Depuis plusieurs jours, ses militants multiplient les actions coup de poing : barrage filtrant sur l’autoroute A9 près de la frontière espagnole, contrôles de camions, menace de bloquer raffineries et centrales d’achats… Leur objectif affiché : “provoquer un chaos et une pénurie alimentaire” pour faire plier le gouvernement.
On va bloquer l’A9, mais aussi les dépôts de carburants, les ports, les centrales d’achat. […] À un moment donné, ils vont vouloir nous virer. S’ils ne le font pas de la bonne manière, on brûlera tout !
Serge Bousquet-Cassagne, responsable de la Coordination rurale
Jusqu’où ira la colère des agriculteurs ?
Bien décidés à en découdre, les agriculteurs les plus remontés semblent prêts à aller très loin pour défendre ce qu’ils estiment être leur survie.
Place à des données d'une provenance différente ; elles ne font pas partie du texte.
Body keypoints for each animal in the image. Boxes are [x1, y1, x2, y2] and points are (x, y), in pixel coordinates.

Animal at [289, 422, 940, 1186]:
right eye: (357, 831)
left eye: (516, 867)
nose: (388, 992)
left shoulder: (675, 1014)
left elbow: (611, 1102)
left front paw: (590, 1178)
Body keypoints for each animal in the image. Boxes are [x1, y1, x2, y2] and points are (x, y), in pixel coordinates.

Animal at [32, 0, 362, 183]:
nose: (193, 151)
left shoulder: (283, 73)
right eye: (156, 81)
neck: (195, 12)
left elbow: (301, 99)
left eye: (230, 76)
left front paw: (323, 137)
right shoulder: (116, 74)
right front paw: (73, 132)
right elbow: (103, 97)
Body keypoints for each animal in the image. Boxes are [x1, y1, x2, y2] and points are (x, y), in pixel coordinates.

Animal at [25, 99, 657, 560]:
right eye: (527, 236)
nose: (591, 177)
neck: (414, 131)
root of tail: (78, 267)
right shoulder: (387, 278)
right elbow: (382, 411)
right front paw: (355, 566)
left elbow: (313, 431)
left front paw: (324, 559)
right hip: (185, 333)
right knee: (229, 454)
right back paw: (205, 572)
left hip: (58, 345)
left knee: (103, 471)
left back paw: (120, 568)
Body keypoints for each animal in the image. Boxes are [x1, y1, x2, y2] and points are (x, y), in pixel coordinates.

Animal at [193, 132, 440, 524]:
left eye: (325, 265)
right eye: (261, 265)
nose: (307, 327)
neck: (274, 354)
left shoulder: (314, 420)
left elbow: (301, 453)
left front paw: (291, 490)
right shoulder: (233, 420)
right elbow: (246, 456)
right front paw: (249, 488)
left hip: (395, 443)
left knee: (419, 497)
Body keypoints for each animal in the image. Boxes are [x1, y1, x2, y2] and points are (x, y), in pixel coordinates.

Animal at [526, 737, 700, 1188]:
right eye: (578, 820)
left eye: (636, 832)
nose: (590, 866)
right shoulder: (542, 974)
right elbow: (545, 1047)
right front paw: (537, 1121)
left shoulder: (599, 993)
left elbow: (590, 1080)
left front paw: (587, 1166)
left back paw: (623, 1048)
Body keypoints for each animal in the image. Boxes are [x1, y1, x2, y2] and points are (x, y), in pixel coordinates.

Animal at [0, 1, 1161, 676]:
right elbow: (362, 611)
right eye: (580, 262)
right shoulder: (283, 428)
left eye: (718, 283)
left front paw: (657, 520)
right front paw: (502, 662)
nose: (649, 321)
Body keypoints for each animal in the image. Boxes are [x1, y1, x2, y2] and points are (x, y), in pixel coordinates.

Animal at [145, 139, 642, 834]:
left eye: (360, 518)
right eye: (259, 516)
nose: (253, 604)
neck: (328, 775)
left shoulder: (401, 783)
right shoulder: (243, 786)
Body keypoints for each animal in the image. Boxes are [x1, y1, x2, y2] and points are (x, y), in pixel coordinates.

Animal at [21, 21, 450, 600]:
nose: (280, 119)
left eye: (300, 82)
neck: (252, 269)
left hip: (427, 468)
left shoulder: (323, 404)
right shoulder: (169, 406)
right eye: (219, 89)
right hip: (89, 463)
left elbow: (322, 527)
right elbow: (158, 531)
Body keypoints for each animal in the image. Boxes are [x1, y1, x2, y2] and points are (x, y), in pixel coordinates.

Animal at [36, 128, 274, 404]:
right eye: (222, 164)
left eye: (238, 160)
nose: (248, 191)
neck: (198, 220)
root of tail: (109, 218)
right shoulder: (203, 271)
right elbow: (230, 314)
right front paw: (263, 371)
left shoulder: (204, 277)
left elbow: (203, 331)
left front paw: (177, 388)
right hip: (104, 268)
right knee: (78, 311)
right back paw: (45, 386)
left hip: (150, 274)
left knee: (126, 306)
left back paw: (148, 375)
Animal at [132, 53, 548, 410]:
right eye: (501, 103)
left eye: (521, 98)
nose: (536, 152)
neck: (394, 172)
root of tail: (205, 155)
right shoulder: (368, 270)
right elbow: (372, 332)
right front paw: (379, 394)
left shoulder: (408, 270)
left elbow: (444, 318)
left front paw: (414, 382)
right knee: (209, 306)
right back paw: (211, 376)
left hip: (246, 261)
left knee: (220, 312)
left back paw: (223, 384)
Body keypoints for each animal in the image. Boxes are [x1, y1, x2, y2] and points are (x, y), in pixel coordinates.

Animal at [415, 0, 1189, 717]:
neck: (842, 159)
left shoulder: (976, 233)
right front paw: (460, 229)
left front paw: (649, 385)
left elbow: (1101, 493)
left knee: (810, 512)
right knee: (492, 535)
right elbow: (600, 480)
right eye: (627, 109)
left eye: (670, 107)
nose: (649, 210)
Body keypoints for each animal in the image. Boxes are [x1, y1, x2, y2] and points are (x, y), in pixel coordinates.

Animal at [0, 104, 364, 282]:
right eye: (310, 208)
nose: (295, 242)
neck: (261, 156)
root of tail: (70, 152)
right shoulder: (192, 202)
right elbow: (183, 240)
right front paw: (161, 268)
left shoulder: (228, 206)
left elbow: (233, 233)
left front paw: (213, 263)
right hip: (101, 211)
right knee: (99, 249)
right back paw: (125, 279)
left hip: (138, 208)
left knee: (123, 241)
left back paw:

Si un responsable syndical a publiquement brandi la menace de “brûler tout”, certains n’hésitent pas, en privé, à évoquer d’éventuelles actions commando contre des cibles institutionnelles ou commerciales.
Une escalade dans la violence qui inquiète en haut lieu, d’autant que le mouvement semble en partie noyauté par des éléments radicaux proches de l’extrême droite, à l’image de Serge Bousquet-Cassagne qui affiche régulièrement son soutien au Rassemblement national.
Face à cette colère qui menace de dégénérer, le gouvernement se retrouve sur une ligne de crête périlleuse. Tiraillé entre la nécessité de rassurer une profession en souffrance et la volonté de ne pas se laisser déborder par des actions violentes, l’exécutif marche sur des œufs.
Signe d’une tension qui monte, les forces de l’ordre ont été déployées en nombre pour contenir les débordements, notamment aux abords des points de blocage. Mais si le Premier ministre a promis “la plus grande fermeté face aux violences”, il sait aussi que la partie se joue sur le fil du rasoir, tant le fossé de défiance s’est creusé entre le monde agricole et les pouvoirs publics.
Il faut répondre aux inquiétudes légitimes des agriculteurs en ouvrant de vraies discussions sur l’avenir de notre modèle agricole et alimentaire. Mais cela ne peut pas se faire sous la menace ou par la violence. Chacun doit prendre ses responsabilités.
une source gouvernementale
Une chose est sûre : sans dialogue constructif et engagements fermes, le torchon risque de continuer à brûler entre le gouvernement et des agriculteurs à bout, prêts à tout pour sauver leur peau. Avec, en ligne de mire, la menace d’une déflagration sociale aux conséquences imprévisibles.